**Aufgaben und Übungen**
A. Mit welchem Programm hat Roland laut dem Forenausschnitt über Fotobearbeitung das Bild bearbeitet?
B. Formuliere im Forenausschnitt über Fotobearbeitung den Absatz, der mit „Und zwar würde mich interessieren“ beginnt, in einem kürzeren Satz.
C. Setze den Forenausschnitt über Fotobearbeitung nach seinem letzten Satz fort.

Da kannst du unter Effekte  auch ne menge machen.
Ist ein nettes kleines Programm.Einach mal austesten.

gruß Hypo


----------



## Roland (21. Mai 2007)

*AW: Foto bearbeiten*



			
				Sachiel schrieb:
			
		

> Hi.
> 
> Und zwar würde mich interessieren wie man folgendes Foto bearbeiten kann, sodas der Hintergrund unscharf wird und nur die Blüte und der Baum links scharf sind.
> 
> ...



Hallo Mirko,

wollest Du das Bild so verändern:


----------



## Joachim (21. Mai 2007)

*AW: Foto bearbeiten*

Hallo Roland,

denke mal schon so - nur am Stamm links/mittig hast du noch etwas zu viel schärfe...

Womit hast du es bearbeitet?


----------



## Roland (21. Mai 2007)

*AW: Foto bearbeiten*

Hallo Joachim,

Picasa2

ist aber nicht so rausgekommen wie bei mir auf dem Schirm


----------



## Joachim (21. Mai 2007)

*AW: Foto bearbeiten*

Vielleicht liegts an der Komprimierung?

**Datenteil**
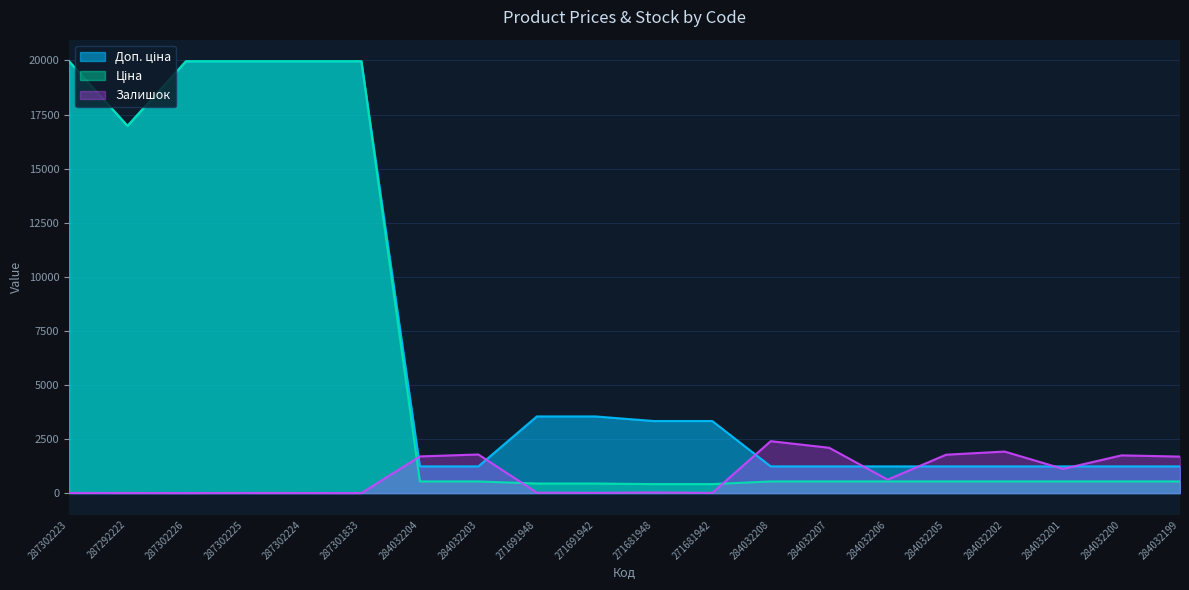

In Залишок, how many points are lower than both neighbors (excluding endpoints)?

6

**Lösungen der Übung**
A. Mit Picasa2.

B. Gefragt ist, wie man das Foto so bearbeitet, dass der Hintergrund unscharf wird und nur die Blüte und der linke Baum scharf bleiben.

C.
Werd mir das Picasa2 mal anschaun und antesten


----------



## Roland (21. Mai 2007)

*AW: Foto bearbeiten*

Hallo,

neuer Versuch


----------



## Joachim (21. Mai 2007)

*AW: Foto bearbeiten*

Nee - da war der erste besser (bis auf den Stamm  ) so wie jetze sieht es etwas psychedelisch (schreibt man das so? ) aus


----------



## Epalzeorhynchos (31. Mai 2007)

*AW: Foto bearbeiten*

Hi Roland.

Hmm, auf dem ersten sehen eigentlich keinen Unterschied. Bei dem zweiten ist es ein bisschen zu viel.

Ist ja egal. Das Bild sieht eigentlich gut so aus wie es ist.


Danke für die Tips und Ratschläge.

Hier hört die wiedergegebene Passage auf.